Trump, in his 2016 campaign, put a premium on manufacturing jobs - last century’s path to the middle class - and as president used a combination of trade policy, tariffs, and blunt force arm-twisting on companies to try to shore up the prospects of the industrial heartland that formed his electoral base.
It didn’t happen. Texas, according to QCEW data, gained more manufacturing jobs from 2017 to the start of 2020 than Ohio, Michigan, Wisconsin, and Pennsylvania combined; the smaller but increasingly competitive manufacturing cluster in Tennessee, Georgia, South Carolina, and Alabama gained as many factory positions as those legacy manufacturing states.

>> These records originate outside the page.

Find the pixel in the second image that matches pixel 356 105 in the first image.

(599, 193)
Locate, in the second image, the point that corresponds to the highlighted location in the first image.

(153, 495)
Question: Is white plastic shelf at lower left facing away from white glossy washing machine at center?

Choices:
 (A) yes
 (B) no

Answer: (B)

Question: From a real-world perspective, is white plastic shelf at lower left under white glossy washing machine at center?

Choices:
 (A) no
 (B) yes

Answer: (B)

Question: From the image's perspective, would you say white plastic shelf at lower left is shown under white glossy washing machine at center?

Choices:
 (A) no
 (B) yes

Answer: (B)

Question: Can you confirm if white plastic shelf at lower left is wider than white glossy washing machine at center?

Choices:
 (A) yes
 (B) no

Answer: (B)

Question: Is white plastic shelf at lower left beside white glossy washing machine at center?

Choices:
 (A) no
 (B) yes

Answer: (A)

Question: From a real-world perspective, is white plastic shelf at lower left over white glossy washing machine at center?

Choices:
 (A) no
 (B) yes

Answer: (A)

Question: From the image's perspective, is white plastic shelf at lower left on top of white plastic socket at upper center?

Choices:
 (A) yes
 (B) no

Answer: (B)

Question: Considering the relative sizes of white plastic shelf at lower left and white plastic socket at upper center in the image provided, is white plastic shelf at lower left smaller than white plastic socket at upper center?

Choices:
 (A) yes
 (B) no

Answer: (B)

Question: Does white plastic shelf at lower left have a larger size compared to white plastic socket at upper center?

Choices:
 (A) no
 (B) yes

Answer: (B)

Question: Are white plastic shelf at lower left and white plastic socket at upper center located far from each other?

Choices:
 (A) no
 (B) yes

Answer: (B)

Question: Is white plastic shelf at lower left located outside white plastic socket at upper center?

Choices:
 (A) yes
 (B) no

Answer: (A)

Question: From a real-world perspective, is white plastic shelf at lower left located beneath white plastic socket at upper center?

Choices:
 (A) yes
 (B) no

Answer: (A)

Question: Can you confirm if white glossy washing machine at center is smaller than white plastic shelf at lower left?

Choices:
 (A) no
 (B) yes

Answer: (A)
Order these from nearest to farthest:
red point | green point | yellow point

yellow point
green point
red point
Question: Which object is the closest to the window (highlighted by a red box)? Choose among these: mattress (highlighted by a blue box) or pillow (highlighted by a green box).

While Trump may have failed in his efforts to reinvigorate the Rust Belt, the forces acting against the region pre-date his administration.
A longer-term analysis by the EIG, looking at outcomes across an index of social and economic measures, showed little progress from the start of the century through 2018.
According to a Reuters analysis of EIG data, two to three times as many counties in Ohio, Pennsylvania, and Wisconsin slipped further down the think tank’s Distressed Communities Index as climbed to a more prosperous bracket over those nearly two decades.
In Florida and Washington state, by contrast, five times as many counties moved into a more well-off bracket, and in California, three times as many counties prospered.
Graphic: Change in "distress" level, 2000 to 2018
EIG research director Kenan Fikri said it was “easy to forget” that the Midwest and Great Lakes regions were once the “pinnacle of what the U.S. had to offer” before the economy shifted to a more tech, service-oriented and global footing.
“We have seen the gravity of economic wellbeing take a dramatic shift to the west ... It continued unabated through the first several years of the Trump administration,” he said.